Lauren Beukes’s Zoo City is a delightful blend of noir and contemporary fantasy, set in exotic Johannesburg, South Africa. As soon as I read the first chapter, I was hooked. It was so good I read it in less than a day. There’s a lot going on in this story. There’s a killer mystery and an interesting premise (that I’ll get to in a second). But what makes this book is its atmosphere. Without beating the reader over the head with details, you get a sense of the rickety, crime ridden tenements where the main character spends most of her time so so strong that you can almost smell the stink of it. The dialogue is peppered with Afrikaans and several African languages and the cast is wildly diverse. I tip my metaphorical hat to Beukes’s skill as a writer.

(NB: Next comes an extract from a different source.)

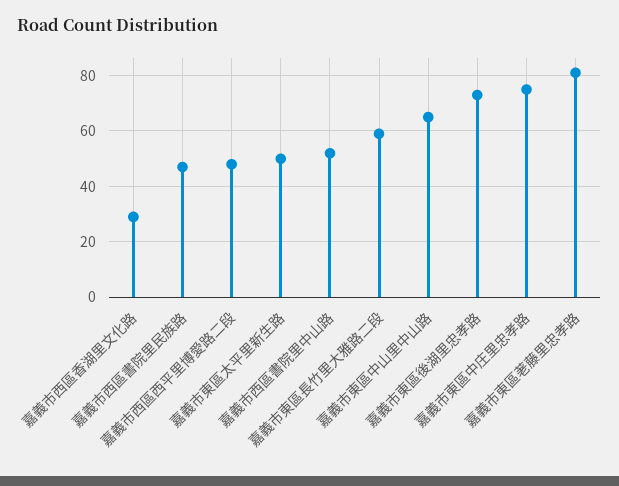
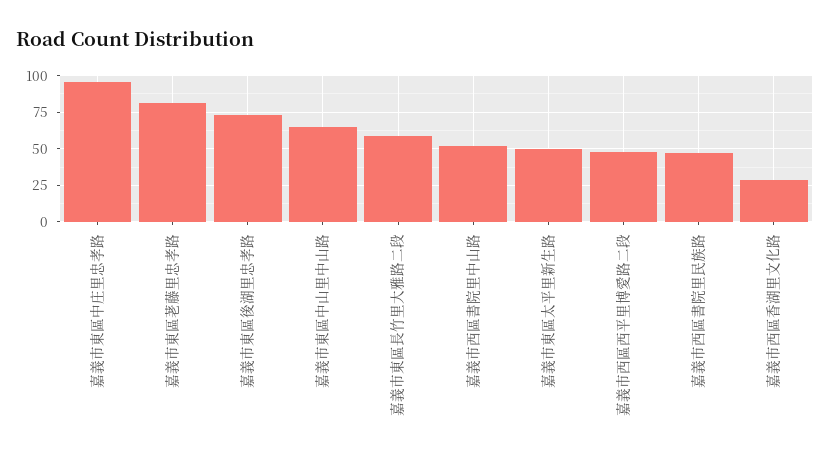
嘉義市東區中庄里忠孝路: 75 -> 95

Zinzi December is a part-time lost object retriever and part-time 419 scammer until she gets caught up in a mystery that’s a lot bigger than anyone (even the reader) suspects. What complicates matters is that she carries the weight of her brother’s murder on her back in the quite literal form of a sloth. Because if the sloth, she can’t move on with her life. She was once a drug addicted journalist, living the high life. By the time we meet her, she’s off the drugs and in a stable relationship with a man who is reminded of his crimes as a child soldier by a mongoose that lives with him.

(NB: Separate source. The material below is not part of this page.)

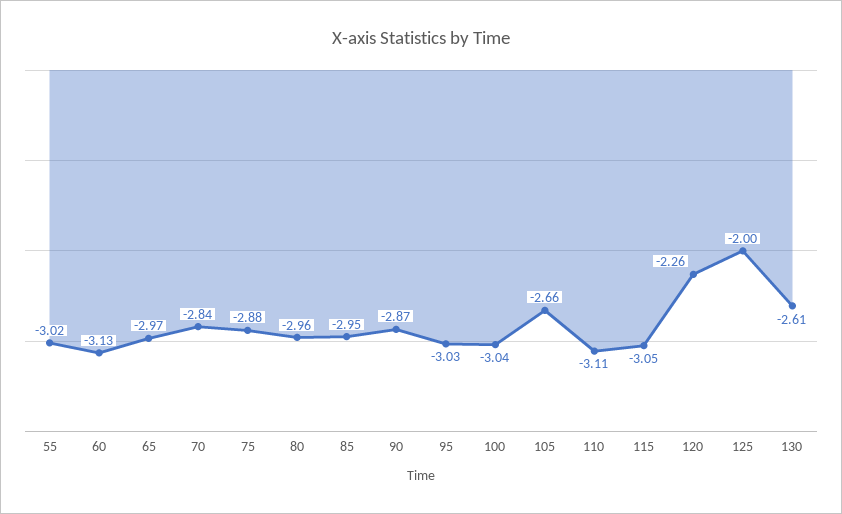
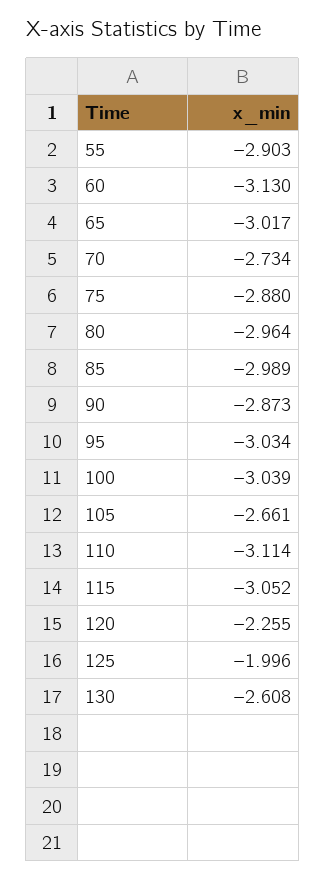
55: -3.02 -> -2.903
65: -2.97 -> -3.017
70: -2.84 -> -2.734
85: -2.95 -> -2.989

The action really gets rolling when, in order to pay off some old debts, Zinzi takes a job tracking down a missing pop star. All of her leads dead end, though she risks her life to try and find out where the girl went. As we read and as Zinzi investigates, there are small hints that something is off. Although neither Zinzi nor I put them together until the utterly thrilling Part II. Until Part II, I was content with the book. It was every interesting, but not spectacular. Part II is bloody spectacular. I hate to give away details in a mystery, but I will say that the missing pop start is just a small part of the bigger crime. It’s interesting that Beukes lets you think it’s all over at the end of Part I.
So, the premise. This isn’t explicitly talked about much in the novel, so you have to pick it up from context. In Zinzi’s world, people’s crimes are readily apparent by the animal that appears shortly after their crimes–even if the death of the other person was unintentional. Throughout the novel, you get news stories and other hints of what’s going on in the rest of the world. If the animal dies, the Undertow–a mysterious and terrifying force–apparently kills the person. It’s never explained where these animals and the Undertow come from, or even that they represent. Are they guilt? Are they punishment? I really hope there’s a sequel to this book, if only to get more clues.
Zoo City was a very enjoyable read, with many things to recommend it. And I’m not the only one doing the recommending. Zoo City won the 2011 Arthur C. Clarke award. I very much look forward to her next work.